PROBLEM TO SOLVE: Below are the records. State how many of their lines contain "Verilog", with nothing else.

(Saved data entries)

=== Section Start ===

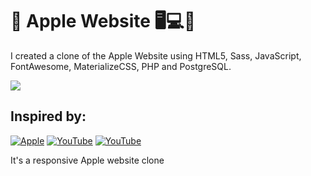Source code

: #  Apple Website 🖥️💻📱
I created a clone of the Apple Website using HTML5, Sass, JavaScript, FontAwesome, MaterializeCSS, PHP and PostgreSQL.

![](https://i.ytimg.com/vi/DEpF1nNz1l0/maxresdefault.jpg)

## Inspired by:
[![Apple](https://img.shields.io/badge/-Apple-000?style=for-the-badge&logo=Apple&logoColor=white)](https://www.apple.com)
[![YouTube](https://img.shields.io/badge/-YouTube-000?style=for-the-badge&logo=YouTube&logoColor=ffffff)](https://youtu.be/DEpF1nNz1l0)
[![YouTube](https://img.shields.io/badge/-YouTube-000?style=for-the-badge&logo=YouTube&logoColor=ffffff)](https://youtu.be/wLUJ9VNzZXo)

It's a responsive Apple website clone
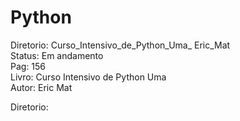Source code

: # Python
Diretorio: Curso_Intensivo_de_Python_Uma_ Eric_Mat </br>
Status: Em andamento </br>
Pag: 156 </br>
Livro: Curso Intensivo de Python Uma </br>
Autor: Eric Mat </br>

Diretorio: 

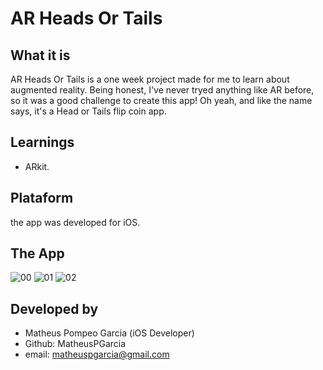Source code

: # AR Heads Or Tails

## What it is
AR Heads Or Tails is a one week project made for me to learn about augmented reality. Being honest, I've never tryed anything like AR before, so it was a good challenge to create this app!
Oh yeah, and like the name says, it's a Head or Tails flip coin app.

## Learnings
 - ARkit.
 
## Plataform
the app was developed for iOS.

## The App
![00](https://user-images.githubusercontent.com/26767904/44491527-f219f680-a637-11e8-9248-02bf0ba70513.png)
![01](https://user-images.githubusercontent.com/26767904/44491529-f34b2380-a637-11e8-92b8-ad3f25db1921.png)
![02](https://user-images.githubusercontent.com/26767904/44491531-f3e3ba00-a637-11e8-9335-dea176b29e67.png)

## Developed by
 - Matheus Pompeo Garcia (iOS Developer)
 - Github: MatheusPGarcia
 - email: matheuspgarcia@gmail.com
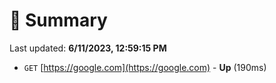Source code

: # 📖 Summary
Last updated: **6/11/2023, 12:59:15 PM**

- `GET` [https://google.com](https://google.com) - **Up** (190ms)
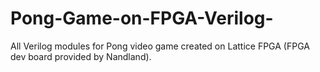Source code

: # Pong-Game-on-FPGA-Verilog-
All Verilog modules for Pong video game created on Lattice FPGA (FPGA dev board provided by Nandland). 
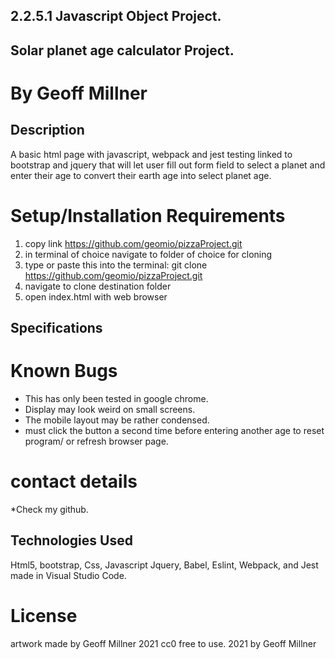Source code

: ## 2.2.5.1 Javascript Object Project.

## Solar planet age calculator Project.

# By Geoff Millner

## Description

A basic html page with javascript, webpack and jest testing linked to bootstrap and jquery that will let user fill out form field to select a planet and enter their age to convert their earth age into select planet age.
  
# Setup/Installation Requirements

1. copy link https://github.com/geomio/pizzaProject.git
2. in terminal of choice navigate to folder of choice for cloning
3. type or paste this into the terminal: git clone https://github.com/geomio/pizzaProject.git
4. navigate to clone destination folder
5. open index.html with web browser

## Specifications


# Known Bugs

* This has only been tested in google chrome.
* Display may look weird on small screens.
* The mobile layout may be rather condensed.
* must click the button a second time before entering another age to reset program/ or refresh browser page.


# contact details

  

*Check my github.

  

## Technologies Used

  

 Html5, bootstrap, Css, Javascript Jquery, Babel, Eslint, Webpack, and Jest made in Visual Studio Code. 

  

# License

artwork made by Geoff Millner 2021
cc0 free to use. 2021 by Geoff Millner 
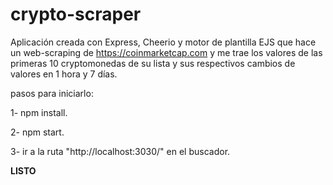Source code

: # crypto-scraper

Aplicación creada con Express, Cheerio y motor de plantilla EJS que hace un web-scraping de https://coinmarketcap.com y me trae los valores de las primeras 10 cryptomonedas de su lista y sus respectivos cambios de valores en 1 hora y 7 días.

pasos para iniciarlo:

1- npm install.

2- npm start.

3- ir a la ruta "http://localhost:3030/" en el buscador.

**LISTO**
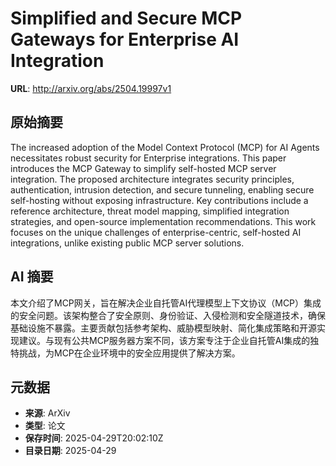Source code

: # Simplified and Secure MCP Gateways for Enterprise AI Integration

**URL**: http://arxiv.org/abs/2504.19997v1

## 原始摘要

The increased adoption of the Model Context Protocol (MCP) for AI Agents
necessitates robust security for Enterprise integrations. This paper introduces
the MCP Gateway to simplify self-hosted MCP server integration. The proposed
architecture integrates security principles, authentication, intrusion
detection, and secure tunneling, enabling secure self-hosting without exposing
infrastructure. Key contributions include a reference architecture, threat
model mapping, simplified integration strategies, and open-source
implementation recommendations. This work focuses on the unique challenges of
enterprise-centric, self-hosted AI integrations, unlike existing public MCP
server solutions.


## AI 摘要

本文介绍了MCP网关，旨在解决企业自托管AI代理模型上下文协议（MCP）集成的安全问题。该架构整合了安全原则、身份验证、入侵检测和安全隧道技术，确保基础设施不暴露。主要贡献包括参考架构、威胁模型映射、简化集成策略和开源实现建议。与现有公共MCP服务器方案不同，该方案专注于企业自托管AI集成的独特挑战，为MCP在企业环境中的安全应用提供了解决方案。

## 元数据

- **来源**: ArXiv
- **类型**: 论文
- **保存时间**: 2025-04-29T20:02:10Z
- **目录日期**: 2025-04-29
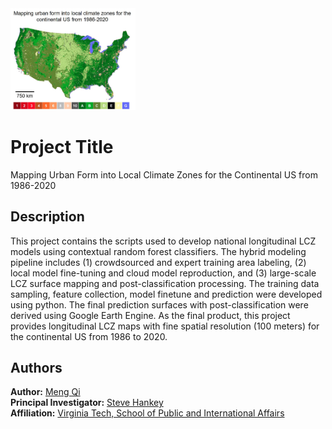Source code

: <img src="./LCZ_Maps.jpg" width="200" />

# Project Title

Mapping Urban Form into Local Climate Zones for the Continental US from 1986-2020

## Description

This project contains the scripts used to develop national longitudinal LCZ models using contextual random forest classifiers.
The hybrid modeling pipeline includes 
(1) crowdsourced and expert training area labeling, 
(2) local model fine-tuning and cloud model reproduction, 
and (3) large-scale LCZ surface mapping and post-classification processing. 
The training data sampling, feature collection, model finetune and prediction were developed using python. 
The final prediction surfaces with post-classification were derived using Google Earth Engine.
As the final product, this project provides longitudinal LCZ maps with fine spatial resolution (100 meters) for the continental US from 1986 to 2020.


## Authors
**Author:** [Meng Qi](https://scholar.google.com/citations?user=ycTMzigAAAAJ&hl=en) <br>
**Principal Investigator:** [Steve Hankey](https://scholar.google.com/citations?user=HLK7uAkAAAAJ&hl=en) <br>
**Affiliation:** [Virginia Tech, School of Public and International Affairs](https://spia.vt.edu/) <br>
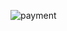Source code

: ![payment](https://user-images.githubusercontent.com/69213274/109919237-348f0600-7c6d-11eb-84b0-884d9aece5d5.gif)
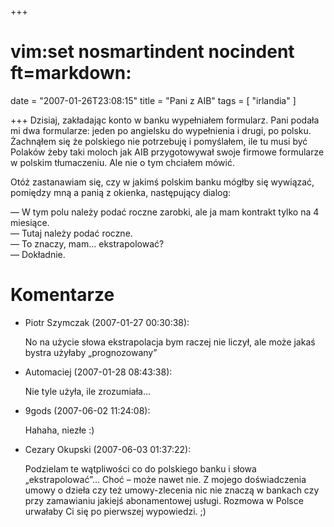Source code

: +++
# vim:set nosmartindent nocindent ft=markdown:
date = "2007-01-26T23:08:15"
title = "Pani z AIB"
tags = [ "irlandia" ]

+++
Dzisiaj, zakładając konto w banku wypełniałem formularz. Pani podała mi dwa
formularze: jeden po angielsku do wypełnienia i drugi, po polsku. Żachnąłem
się że polskiego nie potrzebuję i pomyślałem, ile tu musi być Polaków żeby
taki moloch jak AIB przygotowywał swoje firmowe formularze w polskim
tłumaczeniu. Ale nie o tym chciałem mówić.

Otóż zastanawiam się, czy w jakimś polskim banku mógłby się wywiązać, pomiędzy
mną a panią z okienka, następujący dialog:

<!--more-->

― W tym polu należy podać roczne zarobki, ale ja mam kontrakt tylko na 4
miesiące.  
― Tutaj należy podać roczne.  
― To znaczy, mam... ekstrapolować?  
― Dokładnie.

# Komentarze

* Piotr Szymczak (2007-01-27 00:30:38): <p>No na użycie słowa ekstrapolacja bym
  raczej nie liczył, ale może jakaś bystra użyłaby &#8222;prognozowany&#8221;
  </p>
* Automaciej (2007-01-28 08:43:38): <p>Nie tyle użyła, ile zrozumiała&#8230;</p>
* 9gods (2007-06-02 11:24:08): <p>Hahaha, niezłe :)</p>
* Cezary Okupski (2007-06-03 01:37:22): <p>Podzielam te wątpliwości co do
  polskiego banku i słowa „ekstrapolować”… Choć &#8211; może nawet nie. Z mojego
  doświadczenia umowy o dzieła czy też umowy-zlecenia nic nie znaczą w bankach
  czy przy zamawianiu jakiejś abonamentowej usługi. Rozmowa w Polsce urwałaby Ci
  się po pierwszej wypowiedzi. ;)</p>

=== Section End ===

COMPLETED TASK: 2